Jakarta (ANTARA) - Epidemiolog dari Universitas Andalas (Unand) Padang Defriman Djafri, Ph.D menyarankan pemerintah agar memperkuat model komunikasi risiko vaksinasi guna mencegah penolakan program tersebut di tengah masyarakat.

"Penerapan model komunikasi risiko menjadi penting. Baik di tim satgas pusat maupun daerah agar tidak ada penolakan vaksin di masyarakat," kata dia saat dihubungi di Jakarta, Rabu.

Model komunikasi risiko yang disusun tersebut, katanya, harus menjelaskan manfaat vaksinasi serta menangkal hoaks yang bermunculan di tengah masyarakat.

Selain itu, menurut dia, guna menyukseskan program vaksinasi COVID-19, pemerintah juga perlu membuat semacam gerakan nasional yang masif dalam menyosialisasikan manfaat dari vaksin.

"Ini juga bagian dari model komunikasi risiko," ujar Defriman, yang juga Dekan Fakultas Kesehatan Masyarakat Unand tersebut.

Pemahaman-pemahaman yang utuh kepada masyarakat diyakini akan mematahkan anggapan atau isu-isu bahwa vaksin membahayakan kesehatan.

Ketua Perhimpunan Ahli Epidemiologi Indonesia Provinsi Sumatera Barat tersebut mengatakan, menyukseskan program vaksinasi dan merangkul kalangan yang menolak divaksin memang sebuah tantangan berat.

"Ini yang perlu diatur sebaik mungkin oleh pemerintah agar masyarakat tidak termakan isu hoaks," ujarnya.

Perlu diingat, kata dia, vaksinasi bukan hanya semata menyelamatkan diri sendiri namun keluarga, lingkungan dan bangsa.
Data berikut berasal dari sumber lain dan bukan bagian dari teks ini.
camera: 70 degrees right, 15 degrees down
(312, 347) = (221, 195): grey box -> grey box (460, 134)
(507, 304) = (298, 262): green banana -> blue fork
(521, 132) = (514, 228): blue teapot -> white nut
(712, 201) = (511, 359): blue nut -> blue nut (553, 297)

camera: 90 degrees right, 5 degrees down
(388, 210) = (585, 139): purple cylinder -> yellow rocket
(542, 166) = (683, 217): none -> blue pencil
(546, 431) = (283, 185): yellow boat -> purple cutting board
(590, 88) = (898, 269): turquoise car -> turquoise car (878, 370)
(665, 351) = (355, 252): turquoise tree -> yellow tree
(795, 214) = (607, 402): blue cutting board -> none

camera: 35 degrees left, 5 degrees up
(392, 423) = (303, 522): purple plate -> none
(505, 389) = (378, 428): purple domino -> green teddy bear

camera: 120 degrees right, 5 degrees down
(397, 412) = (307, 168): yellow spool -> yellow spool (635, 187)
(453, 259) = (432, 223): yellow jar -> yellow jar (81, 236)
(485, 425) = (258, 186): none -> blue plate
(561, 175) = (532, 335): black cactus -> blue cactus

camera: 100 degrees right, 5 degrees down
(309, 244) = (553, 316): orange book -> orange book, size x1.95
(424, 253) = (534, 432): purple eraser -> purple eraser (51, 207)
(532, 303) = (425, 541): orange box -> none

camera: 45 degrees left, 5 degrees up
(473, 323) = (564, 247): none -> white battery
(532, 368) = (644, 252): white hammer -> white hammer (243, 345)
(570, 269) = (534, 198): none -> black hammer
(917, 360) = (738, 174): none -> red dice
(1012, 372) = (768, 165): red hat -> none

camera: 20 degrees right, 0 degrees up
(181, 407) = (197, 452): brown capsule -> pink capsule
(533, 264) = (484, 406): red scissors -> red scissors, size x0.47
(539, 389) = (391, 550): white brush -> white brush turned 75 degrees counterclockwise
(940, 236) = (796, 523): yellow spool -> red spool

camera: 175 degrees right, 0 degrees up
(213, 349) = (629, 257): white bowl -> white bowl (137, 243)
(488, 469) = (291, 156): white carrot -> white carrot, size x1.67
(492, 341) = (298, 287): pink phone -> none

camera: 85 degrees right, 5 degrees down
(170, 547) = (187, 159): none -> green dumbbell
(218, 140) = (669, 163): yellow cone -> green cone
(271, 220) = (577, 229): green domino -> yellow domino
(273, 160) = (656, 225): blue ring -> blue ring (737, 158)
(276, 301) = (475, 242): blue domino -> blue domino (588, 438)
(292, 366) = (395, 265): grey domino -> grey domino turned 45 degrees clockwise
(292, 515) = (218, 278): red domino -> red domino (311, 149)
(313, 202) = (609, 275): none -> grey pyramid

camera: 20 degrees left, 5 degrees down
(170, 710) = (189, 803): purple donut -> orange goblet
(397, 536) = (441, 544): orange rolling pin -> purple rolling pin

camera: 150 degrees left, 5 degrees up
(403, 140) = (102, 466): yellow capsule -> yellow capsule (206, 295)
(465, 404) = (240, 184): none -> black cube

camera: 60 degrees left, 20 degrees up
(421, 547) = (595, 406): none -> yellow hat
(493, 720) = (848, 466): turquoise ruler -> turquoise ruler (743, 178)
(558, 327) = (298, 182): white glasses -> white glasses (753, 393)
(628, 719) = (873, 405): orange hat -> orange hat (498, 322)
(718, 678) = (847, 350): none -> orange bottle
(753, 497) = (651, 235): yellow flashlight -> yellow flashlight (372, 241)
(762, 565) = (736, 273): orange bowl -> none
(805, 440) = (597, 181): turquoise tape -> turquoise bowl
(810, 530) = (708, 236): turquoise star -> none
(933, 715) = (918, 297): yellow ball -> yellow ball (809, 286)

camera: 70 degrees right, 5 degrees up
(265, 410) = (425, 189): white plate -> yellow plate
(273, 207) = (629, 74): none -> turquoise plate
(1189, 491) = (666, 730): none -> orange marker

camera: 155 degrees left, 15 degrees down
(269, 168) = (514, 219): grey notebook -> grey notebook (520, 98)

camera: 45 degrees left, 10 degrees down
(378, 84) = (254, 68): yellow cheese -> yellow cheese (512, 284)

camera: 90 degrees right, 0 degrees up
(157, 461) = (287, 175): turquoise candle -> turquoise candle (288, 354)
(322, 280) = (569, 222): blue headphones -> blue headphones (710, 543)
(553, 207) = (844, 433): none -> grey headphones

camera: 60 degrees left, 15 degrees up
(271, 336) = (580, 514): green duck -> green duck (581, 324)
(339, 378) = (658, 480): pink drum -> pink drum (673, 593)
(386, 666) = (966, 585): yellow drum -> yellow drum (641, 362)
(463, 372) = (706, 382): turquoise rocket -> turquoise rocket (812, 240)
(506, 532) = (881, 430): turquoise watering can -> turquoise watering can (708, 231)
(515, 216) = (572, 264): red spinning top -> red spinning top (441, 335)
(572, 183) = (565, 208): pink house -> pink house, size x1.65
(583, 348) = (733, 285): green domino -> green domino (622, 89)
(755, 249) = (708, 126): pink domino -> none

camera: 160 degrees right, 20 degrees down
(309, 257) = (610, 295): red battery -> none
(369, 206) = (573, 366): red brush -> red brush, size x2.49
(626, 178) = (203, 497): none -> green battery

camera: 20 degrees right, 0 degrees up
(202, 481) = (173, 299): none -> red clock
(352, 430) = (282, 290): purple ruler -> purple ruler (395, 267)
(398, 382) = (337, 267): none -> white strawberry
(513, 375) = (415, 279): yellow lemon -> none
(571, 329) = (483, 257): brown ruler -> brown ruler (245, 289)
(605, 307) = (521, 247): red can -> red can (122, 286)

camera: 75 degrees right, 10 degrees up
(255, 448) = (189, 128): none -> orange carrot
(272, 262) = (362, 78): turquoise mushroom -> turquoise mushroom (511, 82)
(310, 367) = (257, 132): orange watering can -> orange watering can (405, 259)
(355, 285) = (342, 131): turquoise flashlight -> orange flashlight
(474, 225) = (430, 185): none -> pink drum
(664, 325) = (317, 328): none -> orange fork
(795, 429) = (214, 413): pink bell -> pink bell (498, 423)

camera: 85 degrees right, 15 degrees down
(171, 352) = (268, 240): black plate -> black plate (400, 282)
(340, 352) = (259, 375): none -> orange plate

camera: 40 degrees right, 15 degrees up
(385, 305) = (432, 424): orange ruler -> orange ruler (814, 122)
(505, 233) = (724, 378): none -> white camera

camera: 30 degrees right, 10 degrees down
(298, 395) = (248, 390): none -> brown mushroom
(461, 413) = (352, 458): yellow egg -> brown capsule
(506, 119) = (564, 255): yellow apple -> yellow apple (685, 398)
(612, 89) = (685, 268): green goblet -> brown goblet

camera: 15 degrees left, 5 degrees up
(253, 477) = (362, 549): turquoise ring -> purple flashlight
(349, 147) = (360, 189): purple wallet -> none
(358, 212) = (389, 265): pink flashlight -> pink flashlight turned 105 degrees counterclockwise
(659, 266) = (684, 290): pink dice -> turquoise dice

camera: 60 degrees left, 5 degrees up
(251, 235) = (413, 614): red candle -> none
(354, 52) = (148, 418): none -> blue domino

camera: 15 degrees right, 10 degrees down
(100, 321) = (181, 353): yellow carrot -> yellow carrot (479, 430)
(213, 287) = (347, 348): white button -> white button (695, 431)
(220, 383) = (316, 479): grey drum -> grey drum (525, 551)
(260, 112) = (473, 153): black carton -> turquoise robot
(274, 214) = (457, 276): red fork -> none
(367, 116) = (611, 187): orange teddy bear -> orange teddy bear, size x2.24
Oleh sebab itu, pemerintah telah menargetkan 181,5 juta masyarakat sebagai sasaran vaksinasi guna mencapai kekebalan komunal.

Sebagai tambahan, program vaksinsi tahap kedua telah dimulai pemerintah pada 17 Februari dengan sasaran awal para pedagang di Pasar Tanah Abang, Jakarta.

Pelaksanaan vaksinasi tahap kedua akan menyasar 38.513.446 orang yang terdiri dari 21 juta lebih untuk lansia dan sisanya bagi petugas pelayanan publik.